Estoy seguro de que en el plano literario no he escrito ni una sola línea de subversión política, pero ya le digo lo que yo entiendo por subversión, y ya que soy un narrador, le contaré lo que ocurrió con Romano Guardini, un teólogo y ensayista, además de profesor, cuando se trató de echarle de la cátedra durante el nacionalsocialismo. Una de las autoridades hizo observar que jamás dicho profesor hablaba solamente de teologías y literaturas, pero nunca había tocado un tema político, y entonces se le dijo que por eso mismo era subversivo. Y ciertamente en un totalitarismo todo tiene que ser político.

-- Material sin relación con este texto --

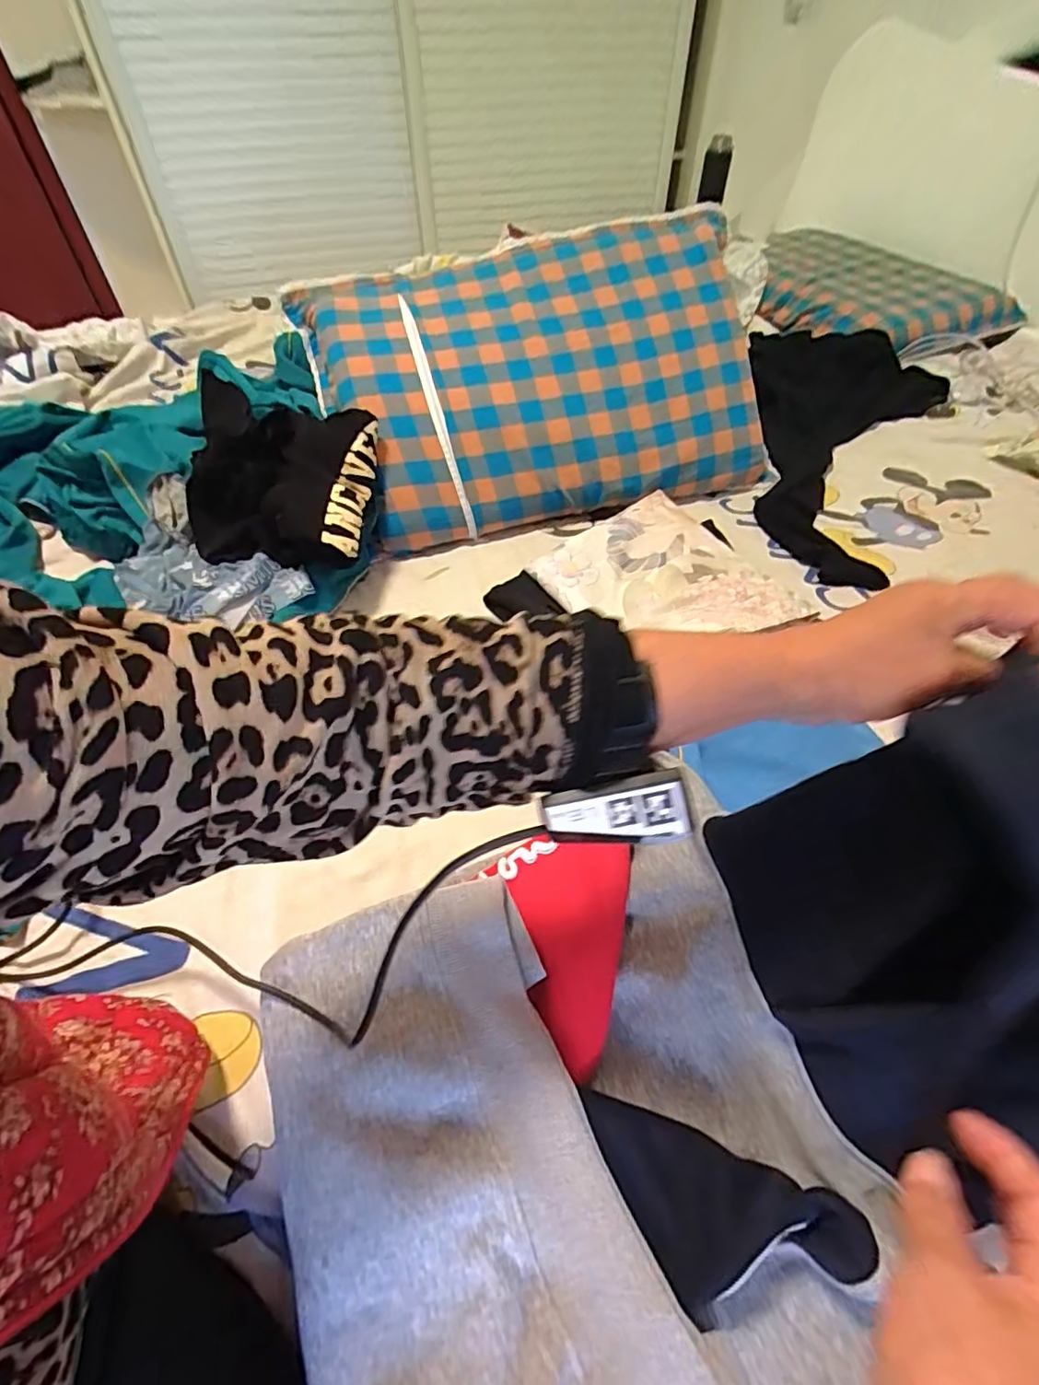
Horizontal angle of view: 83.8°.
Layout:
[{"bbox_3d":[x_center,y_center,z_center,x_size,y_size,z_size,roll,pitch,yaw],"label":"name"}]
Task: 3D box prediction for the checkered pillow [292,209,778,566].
[{"bbox_3d":[0.041,-0.455,0.818,0.617,0.089,0.421,-17,85,-11],"label":"checkered pillow"}]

-Creo que usted se apoya en el cristianismo, en la caridad y la misericordia, para hacer frente a la caída de los grandes relatos en la posmodernidad.
No, si no cuento una historia cristiana o piensa o habla un cristiano en cualquier historia por mi parte no digo nada, porque no estaría haciendo literatura, no estaría haciendo sino de Santo Padre y teólogo, como se le ha señalado a Claudel a veces. Otra cosa es que en nuestro ámbito español todavía se sigue hablando de literatura católica. Me he limitado a contar historias que no son modernas, pero no trato de que vehiculen una doctrina antimoderna.

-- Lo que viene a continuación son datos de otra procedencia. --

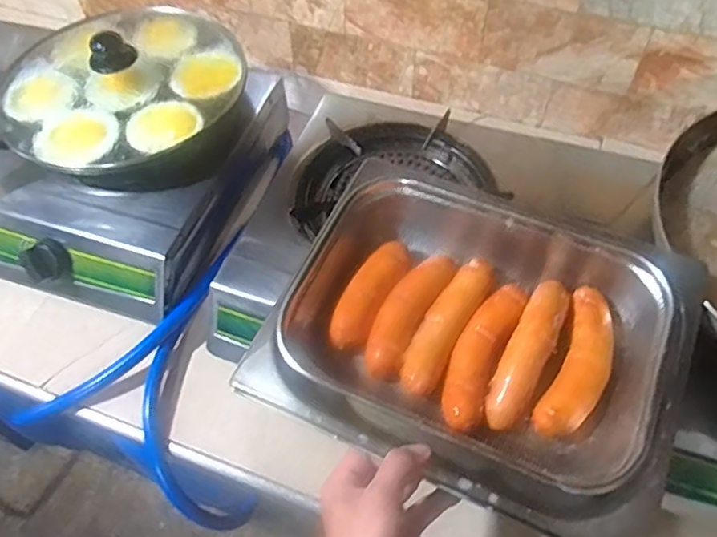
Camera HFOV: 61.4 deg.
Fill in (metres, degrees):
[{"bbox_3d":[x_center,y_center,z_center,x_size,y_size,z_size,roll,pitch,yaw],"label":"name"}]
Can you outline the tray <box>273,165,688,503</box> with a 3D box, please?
[{"bbox_3d":[0.108,0.037,0.527,0.296,0.082,0.236,25,60,17],"label":"tray"}]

Personalmente, además, miraría con más respeto a la modernidad, pero cuando se escribe literatura se cuenta y en paz. Lo que ocurre, por ejemplo, es que, aunque no sabemos si Matriovna, la protagonista de la novela de Solzhenitsyn de la que hablaba, tenía alguna fe personal, la historia que se cuenta tiene ese "sabor" cristiano que diría un inquisidor. Y exactamente como El doctor Piçario de los Palacios, que es inquisidor hacia 1605, tuvo que censurar De los nombres de Cristo, de fray Luis. Y pensó que este señor no podía menos que ser de "la mala casta", porque sentía misericordia por los herejes y los enemigos. Y acertó. Y supongo que nadie pensaría en Santayana como autor católico, y no lo era, pero podía decir de sí mismo: "Era hijo de la cristiandad; mi herencia procedía de Grecia, de la Roma antigua y moderna, de la literatura y filosofía de Europa. La historia y el arte cristianos contenían todas mis mediciones espirituales, mi lenguaje intelectual y moral". Algo distinto es que una narración o un poema no tengan ni sabor ni color culturales, cualesquiera que sean estos.